Supprimer d’un trait de plume l’Agence Bio au moment où le secteur agricole est en crise n’est pas non plus un bon signal. La filière bio traverse aussi la crise. Pourtant, il connait les prémisses d’un redémarrage. La distribution spécialisée en bio pèse 4 milliards d’euros et a connu l’année dernière une croissance de 8 %. Avec de tels chiffres, nous ne désespérons pas de persuader la grande distribution d’accorder plus de place au bio dans le cadre des négociations avec les fournisseurs qui se terminent le 1er mars.

Y avait-il des signes avant-coureurs de la remise en cause de l’Agence par des élus ?

Nous comprenons d’autant moins cette attitude que la bio est transpartisane. L’Agence Bio a été créée en 2001 quand la gauche était au pouvoir tandis que le Fonds Avenir Bio a été créée en partie par Michel Barnier. Par ailleurs, sous le gouvernement Barnier, le député Philippe Juvin avait proposé un amendement similaire, mais il n’avait pas franchi le stade de la commission à l’Assemblée Nationale et n’avait donc pas été soumis au vote des députés. On pensait l’affaire classée parce que déjà à l’époque on avait motivé et justifié notre existence.

Nous recevons beaucoup de soutiens, y compris au sein des Républicains. À tel point que le sénateur Duplomb a dit dans la presse qu’au vu de la levée de boucliers suscité par son amendement, il n’aurait pas été possible pour lui de le déposer aujourd’hui.

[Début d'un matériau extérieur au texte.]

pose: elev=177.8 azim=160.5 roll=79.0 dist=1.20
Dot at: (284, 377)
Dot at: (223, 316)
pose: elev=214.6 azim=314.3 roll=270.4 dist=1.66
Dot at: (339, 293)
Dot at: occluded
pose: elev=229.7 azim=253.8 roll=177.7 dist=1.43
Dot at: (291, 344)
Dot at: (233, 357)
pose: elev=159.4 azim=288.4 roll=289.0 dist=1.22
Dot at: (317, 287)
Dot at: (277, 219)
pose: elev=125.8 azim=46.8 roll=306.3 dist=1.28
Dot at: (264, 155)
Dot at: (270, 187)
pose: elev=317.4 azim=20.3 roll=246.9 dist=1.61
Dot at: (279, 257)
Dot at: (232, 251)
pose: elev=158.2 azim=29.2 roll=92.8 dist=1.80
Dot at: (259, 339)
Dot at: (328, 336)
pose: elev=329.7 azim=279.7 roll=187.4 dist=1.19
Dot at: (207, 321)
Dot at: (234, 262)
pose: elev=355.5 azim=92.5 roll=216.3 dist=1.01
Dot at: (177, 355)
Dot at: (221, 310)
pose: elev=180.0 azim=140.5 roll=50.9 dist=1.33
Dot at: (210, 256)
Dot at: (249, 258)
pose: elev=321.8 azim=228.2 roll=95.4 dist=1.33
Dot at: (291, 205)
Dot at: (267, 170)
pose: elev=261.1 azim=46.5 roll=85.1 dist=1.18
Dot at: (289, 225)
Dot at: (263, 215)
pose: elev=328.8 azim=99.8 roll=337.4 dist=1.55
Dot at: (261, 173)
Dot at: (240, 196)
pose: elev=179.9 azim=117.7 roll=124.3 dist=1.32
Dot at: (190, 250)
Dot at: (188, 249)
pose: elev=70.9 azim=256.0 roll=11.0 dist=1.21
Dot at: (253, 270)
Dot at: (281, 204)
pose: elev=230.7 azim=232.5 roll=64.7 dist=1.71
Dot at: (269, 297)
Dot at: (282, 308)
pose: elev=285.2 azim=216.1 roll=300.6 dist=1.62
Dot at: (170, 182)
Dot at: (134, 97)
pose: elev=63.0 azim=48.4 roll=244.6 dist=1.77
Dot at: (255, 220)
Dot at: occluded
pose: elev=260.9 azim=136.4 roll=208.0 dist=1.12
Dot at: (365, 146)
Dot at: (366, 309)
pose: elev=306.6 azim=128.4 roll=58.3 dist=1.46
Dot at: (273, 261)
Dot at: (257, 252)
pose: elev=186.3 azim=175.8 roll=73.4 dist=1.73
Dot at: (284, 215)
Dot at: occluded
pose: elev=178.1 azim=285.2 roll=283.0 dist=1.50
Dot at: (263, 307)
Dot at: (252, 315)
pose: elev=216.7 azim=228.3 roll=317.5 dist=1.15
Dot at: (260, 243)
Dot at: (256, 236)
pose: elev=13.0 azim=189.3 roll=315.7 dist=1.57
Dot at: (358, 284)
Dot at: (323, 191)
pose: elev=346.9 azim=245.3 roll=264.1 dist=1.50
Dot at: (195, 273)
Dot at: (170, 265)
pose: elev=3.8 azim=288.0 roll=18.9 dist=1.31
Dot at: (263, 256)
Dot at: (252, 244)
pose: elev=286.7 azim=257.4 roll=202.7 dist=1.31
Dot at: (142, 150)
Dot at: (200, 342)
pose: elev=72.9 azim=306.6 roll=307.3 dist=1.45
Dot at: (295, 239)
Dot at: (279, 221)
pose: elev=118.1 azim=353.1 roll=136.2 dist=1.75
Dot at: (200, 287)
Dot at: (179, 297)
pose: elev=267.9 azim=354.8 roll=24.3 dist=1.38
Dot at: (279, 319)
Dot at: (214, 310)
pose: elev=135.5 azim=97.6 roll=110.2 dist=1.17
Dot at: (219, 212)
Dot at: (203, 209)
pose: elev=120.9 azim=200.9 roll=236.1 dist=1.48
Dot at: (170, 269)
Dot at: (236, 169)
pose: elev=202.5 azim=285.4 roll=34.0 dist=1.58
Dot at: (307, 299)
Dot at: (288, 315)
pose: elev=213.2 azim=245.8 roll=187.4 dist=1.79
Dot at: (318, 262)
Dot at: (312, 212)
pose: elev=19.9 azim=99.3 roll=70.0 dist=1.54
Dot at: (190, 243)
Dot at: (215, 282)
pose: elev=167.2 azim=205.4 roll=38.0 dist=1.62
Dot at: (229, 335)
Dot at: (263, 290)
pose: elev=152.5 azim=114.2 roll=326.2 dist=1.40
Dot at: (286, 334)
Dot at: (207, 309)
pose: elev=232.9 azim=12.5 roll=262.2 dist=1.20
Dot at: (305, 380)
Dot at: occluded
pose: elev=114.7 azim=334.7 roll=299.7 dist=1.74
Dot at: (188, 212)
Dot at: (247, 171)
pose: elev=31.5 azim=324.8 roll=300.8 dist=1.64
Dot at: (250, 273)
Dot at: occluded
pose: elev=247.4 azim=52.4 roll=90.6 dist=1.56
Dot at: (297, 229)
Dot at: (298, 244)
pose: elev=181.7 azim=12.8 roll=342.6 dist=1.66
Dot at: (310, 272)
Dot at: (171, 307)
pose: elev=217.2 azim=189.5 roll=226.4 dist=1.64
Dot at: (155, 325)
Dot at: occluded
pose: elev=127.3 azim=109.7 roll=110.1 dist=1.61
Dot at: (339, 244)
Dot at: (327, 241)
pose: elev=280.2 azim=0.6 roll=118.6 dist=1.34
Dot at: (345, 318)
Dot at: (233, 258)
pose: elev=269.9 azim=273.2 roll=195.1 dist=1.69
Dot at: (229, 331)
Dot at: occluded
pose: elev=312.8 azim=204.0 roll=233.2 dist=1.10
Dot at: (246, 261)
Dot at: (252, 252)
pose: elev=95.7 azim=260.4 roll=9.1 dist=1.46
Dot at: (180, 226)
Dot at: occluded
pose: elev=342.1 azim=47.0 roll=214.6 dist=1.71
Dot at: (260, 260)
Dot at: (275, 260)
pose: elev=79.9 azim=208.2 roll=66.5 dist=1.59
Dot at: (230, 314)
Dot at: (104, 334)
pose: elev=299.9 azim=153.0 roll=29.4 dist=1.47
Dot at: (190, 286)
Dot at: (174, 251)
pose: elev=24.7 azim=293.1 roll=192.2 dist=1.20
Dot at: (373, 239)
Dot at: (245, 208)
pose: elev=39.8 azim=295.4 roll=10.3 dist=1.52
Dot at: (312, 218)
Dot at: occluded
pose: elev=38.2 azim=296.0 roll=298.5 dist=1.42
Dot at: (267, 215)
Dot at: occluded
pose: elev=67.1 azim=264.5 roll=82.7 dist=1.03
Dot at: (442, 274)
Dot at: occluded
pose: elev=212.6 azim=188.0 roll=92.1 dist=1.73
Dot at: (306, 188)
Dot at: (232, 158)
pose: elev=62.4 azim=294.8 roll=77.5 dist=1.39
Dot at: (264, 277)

Que pouvez-vous faire pour empêcher cet amendement d’être intégré à la loi ?

Le sénateur ne veut pas retirer son amendement. Le circuit législatif prévoit que le Sénat vote définitivement sa PLF. Ensuite à la fin du mois, la commission paritaire se réunira avec 7 députés et 7 sénateurs pour étudier tous les amendements du projet de loi de finances 2025. Notre travail consiste donc à expliquer aux parlementaires pourquoi il ne faut pas conserver cet amendement. Car, il y a une légitimité transpartisane à maintenir l’Agence BIO. 

Que peuvent faire les citoyens désireux de vous soutenir ?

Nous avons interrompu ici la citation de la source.